■ Activity:
Locate the line bearing "Now that we" in the material below, then reproduce it and each following line up to and including the line bearing "[^2]: This is".

■ Given information:
▼▼▼

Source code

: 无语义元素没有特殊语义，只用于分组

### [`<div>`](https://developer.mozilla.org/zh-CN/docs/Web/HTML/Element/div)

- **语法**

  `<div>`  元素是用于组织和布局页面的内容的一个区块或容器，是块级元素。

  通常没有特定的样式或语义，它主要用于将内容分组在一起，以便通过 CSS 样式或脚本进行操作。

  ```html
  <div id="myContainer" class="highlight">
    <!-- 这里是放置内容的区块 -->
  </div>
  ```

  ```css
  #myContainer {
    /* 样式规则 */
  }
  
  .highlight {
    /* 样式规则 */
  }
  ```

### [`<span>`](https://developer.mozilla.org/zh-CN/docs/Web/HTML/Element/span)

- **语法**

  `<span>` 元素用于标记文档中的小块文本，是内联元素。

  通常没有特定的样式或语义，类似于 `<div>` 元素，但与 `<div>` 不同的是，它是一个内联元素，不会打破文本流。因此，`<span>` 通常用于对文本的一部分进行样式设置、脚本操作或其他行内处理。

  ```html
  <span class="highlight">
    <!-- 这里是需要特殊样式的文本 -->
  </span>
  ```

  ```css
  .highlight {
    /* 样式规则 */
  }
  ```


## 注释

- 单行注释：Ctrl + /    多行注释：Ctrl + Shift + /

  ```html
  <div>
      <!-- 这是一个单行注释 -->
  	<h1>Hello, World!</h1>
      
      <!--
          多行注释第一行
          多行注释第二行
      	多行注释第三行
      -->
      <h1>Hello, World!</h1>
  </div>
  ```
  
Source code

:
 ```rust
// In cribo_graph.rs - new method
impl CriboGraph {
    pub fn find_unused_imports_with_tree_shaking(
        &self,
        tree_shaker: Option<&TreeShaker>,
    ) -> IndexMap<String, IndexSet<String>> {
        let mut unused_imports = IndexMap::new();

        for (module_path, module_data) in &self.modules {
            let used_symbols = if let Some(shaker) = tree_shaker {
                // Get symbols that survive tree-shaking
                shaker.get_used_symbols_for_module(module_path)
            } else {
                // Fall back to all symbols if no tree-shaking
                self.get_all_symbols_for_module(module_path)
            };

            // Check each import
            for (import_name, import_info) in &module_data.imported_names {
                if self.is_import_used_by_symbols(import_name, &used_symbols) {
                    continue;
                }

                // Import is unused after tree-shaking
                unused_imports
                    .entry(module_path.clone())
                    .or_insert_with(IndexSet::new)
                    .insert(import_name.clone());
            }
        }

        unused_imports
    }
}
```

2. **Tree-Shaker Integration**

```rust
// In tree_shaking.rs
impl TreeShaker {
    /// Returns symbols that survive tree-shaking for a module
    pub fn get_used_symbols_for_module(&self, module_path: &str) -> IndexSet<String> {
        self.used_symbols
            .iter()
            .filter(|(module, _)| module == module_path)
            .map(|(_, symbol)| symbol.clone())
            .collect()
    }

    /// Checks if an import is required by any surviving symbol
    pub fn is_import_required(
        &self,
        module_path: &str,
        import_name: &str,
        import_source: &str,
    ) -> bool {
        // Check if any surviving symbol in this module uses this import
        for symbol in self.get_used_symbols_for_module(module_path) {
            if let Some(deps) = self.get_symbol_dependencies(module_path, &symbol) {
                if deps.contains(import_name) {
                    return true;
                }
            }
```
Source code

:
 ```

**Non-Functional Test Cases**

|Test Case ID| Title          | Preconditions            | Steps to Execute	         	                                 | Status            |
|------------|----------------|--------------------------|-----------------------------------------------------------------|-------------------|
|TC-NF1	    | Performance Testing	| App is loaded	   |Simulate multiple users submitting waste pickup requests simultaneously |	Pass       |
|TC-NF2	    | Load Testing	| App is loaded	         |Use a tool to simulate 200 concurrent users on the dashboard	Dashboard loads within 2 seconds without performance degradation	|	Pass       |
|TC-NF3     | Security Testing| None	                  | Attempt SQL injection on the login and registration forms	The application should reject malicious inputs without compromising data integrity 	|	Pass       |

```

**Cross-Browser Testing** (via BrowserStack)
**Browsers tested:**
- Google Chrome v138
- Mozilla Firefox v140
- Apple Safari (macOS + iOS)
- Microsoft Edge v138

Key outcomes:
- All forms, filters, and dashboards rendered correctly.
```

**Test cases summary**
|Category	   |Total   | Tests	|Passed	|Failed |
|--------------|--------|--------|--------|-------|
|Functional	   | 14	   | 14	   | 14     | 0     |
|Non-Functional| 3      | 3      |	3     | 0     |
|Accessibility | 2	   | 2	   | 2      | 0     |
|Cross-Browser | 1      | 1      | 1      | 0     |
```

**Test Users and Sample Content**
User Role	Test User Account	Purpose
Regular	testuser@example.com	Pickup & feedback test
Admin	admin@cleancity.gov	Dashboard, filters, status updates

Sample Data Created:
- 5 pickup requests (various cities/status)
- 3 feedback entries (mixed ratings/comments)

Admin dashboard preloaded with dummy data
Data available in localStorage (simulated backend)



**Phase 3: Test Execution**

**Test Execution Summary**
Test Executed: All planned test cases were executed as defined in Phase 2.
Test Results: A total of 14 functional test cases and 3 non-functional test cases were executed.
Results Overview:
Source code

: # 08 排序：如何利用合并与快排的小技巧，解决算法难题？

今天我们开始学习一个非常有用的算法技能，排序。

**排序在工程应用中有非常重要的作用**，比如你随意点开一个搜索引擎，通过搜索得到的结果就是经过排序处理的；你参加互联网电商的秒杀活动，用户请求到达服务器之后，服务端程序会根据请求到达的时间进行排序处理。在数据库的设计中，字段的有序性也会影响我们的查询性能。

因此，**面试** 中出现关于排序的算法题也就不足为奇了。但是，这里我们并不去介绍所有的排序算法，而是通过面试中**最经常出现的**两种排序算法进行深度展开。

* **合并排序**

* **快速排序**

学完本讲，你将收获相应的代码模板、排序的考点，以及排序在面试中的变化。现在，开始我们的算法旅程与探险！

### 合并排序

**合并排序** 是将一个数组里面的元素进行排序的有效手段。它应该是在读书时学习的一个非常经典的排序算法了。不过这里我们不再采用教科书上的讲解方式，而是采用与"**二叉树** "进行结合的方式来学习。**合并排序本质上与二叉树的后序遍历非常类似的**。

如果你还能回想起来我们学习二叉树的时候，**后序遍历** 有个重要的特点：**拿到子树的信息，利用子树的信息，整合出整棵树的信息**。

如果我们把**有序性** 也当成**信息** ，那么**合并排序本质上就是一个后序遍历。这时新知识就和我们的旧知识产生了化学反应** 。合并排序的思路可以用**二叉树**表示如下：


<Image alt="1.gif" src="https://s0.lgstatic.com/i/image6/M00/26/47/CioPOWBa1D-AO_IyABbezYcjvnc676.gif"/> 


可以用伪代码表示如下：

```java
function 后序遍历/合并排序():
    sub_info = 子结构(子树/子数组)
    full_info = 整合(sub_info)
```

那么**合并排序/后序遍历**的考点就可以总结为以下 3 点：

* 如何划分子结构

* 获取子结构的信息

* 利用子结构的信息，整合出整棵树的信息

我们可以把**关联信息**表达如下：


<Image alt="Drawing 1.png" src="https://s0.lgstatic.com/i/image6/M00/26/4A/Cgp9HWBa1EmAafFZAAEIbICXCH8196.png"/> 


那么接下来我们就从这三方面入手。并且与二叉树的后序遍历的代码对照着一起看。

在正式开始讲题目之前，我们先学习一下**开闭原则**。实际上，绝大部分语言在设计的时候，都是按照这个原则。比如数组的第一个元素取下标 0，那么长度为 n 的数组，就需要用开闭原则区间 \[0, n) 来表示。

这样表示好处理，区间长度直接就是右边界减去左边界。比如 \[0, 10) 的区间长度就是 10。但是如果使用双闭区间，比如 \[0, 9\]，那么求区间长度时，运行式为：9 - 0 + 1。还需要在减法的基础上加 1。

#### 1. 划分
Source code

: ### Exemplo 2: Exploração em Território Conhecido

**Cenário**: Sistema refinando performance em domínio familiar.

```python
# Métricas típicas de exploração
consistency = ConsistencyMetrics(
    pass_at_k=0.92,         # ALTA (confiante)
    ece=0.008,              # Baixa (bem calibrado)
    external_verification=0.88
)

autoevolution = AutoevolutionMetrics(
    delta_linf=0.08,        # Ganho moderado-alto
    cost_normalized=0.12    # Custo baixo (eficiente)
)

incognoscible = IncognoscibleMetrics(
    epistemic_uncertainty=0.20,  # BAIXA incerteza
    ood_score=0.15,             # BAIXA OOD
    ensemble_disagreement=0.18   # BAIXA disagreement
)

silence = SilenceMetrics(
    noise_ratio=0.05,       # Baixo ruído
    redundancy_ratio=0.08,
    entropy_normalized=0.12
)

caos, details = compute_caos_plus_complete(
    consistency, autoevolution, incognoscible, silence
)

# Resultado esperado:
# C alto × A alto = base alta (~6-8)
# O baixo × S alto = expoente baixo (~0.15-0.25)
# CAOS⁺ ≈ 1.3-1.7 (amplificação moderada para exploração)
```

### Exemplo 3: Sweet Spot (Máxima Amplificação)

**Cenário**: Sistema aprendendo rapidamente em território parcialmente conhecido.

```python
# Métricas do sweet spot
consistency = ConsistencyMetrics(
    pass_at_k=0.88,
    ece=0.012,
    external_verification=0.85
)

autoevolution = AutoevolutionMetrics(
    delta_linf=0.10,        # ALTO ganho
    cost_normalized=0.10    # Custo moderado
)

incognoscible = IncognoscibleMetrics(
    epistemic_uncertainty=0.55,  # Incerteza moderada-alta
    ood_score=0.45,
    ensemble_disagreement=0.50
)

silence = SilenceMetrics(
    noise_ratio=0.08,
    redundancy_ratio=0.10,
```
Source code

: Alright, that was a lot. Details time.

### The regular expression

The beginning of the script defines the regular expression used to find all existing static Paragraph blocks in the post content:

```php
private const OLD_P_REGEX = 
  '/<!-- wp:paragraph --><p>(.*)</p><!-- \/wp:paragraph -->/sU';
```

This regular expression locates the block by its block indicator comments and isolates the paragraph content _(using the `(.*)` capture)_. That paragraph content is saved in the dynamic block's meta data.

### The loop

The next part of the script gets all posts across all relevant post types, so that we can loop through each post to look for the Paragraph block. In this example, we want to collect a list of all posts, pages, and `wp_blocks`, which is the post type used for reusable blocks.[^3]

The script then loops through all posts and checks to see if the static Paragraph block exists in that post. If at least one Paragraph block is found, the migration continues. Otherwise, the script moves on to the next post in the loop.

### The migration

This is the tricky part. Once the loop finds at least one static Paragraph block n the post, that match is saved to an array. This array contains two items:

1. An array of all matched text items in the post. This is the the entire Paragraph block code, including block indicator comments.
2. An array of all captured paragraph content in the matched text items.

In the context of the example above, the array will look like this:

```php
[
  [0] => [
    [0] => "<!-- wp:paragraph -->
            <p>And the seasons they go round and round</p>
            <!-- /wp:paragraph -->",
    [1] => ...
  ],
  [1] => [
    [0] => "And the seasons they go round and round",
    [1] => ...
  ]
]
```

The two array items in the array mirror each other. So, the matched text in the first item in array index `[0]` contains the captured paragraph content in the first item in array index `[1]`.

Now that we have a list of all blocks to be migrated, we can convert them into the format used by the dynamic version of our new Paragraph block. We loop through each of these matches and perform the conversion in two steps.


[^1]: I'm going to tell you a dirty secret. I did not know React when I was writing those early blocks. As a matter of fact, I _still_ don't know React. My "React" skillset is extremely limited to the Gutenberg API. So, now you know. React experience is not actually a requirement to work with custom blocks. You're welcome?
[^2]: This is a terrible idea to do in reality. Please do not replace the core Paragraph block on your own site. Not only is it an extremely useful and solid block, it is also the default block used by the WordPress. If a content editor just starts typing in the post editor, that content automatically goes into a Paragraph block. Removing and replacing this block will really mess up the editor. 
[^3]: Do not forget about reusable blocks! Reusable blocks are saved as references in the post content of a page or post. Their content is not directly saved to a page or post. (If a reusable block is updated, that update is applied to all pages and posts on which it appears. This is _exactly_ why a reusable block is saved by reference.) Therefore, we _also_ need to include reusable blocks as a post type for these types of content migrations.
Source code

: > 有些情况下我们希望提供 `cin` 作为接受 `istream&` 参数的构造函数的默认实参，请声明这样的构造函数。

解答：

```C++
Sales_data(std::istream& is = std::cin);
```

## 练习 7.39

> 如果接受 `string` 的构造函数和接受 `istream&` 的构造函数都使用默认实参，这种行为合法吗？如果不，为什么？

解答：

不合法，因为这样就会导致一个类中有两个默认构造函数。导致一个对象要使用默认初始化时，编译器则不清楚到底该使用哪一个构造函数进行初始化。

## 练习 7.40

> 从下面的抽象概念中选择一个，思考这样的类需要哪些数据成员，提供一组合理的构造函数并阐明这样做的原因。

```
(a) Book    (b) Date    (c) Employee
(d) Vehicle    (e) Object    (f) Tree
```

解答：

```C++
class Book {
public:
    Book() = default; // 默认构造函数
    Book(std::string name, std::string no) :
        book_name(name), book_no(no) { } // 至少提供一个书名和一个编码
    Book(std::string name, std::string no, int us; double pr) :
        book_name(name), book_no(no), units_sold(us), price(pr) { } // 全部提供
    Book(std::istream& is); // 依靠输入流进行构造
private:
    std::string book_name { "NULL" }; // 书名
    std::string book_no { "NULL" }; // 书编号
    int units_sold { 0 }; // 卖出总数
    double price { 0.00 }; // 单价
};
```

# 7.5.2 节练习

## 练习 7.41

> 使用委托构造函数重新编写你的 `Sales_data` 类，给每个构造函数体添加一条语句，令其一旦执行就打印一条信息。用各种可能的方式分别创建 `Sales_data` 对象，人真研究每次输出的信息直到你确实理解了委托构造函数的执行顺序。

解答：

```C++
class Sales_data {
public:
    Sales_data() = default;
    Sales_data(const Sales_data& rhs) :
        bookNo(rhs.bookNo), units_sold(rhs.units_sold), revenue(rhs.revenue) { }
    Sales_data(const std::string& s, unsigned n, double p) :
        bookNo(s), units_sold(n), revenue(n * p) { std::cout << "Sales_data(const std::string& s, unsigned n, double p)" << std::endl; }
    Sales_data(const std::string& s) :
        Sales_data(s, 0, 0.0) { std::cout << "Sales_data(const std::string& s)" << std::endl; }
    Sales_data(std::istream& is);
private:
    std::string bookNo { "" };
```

▲▲▲

■ Completed exercise:
Now that we have a list of all blocks to be migrated, we can convert them into the format used by the dynamic version of our new Paragraph block. We loop through each of these matches and perform the conversion in two steps.


[^1]: I'm going to tell you a dirty secret. I did not know React when I was writing those early blocks. As a matter of fact, I _still_ don't know React. My "React" skillset is extremely limited to the Gutenberg API. So, now you know. React experience is not actually a requirement to work with custom blocks. You're welcome?
[^2]: This is a terrible idea to do in reality. Please do not replace the core Paragraph block on your own site. Not only is it an extremely useful and solid block, it is also the default block used by the WordPress. If a content editor just starts typing in the post editor, that content automatically goes into a Paragraph block. Removing and replacing this block will really mess up the editor. 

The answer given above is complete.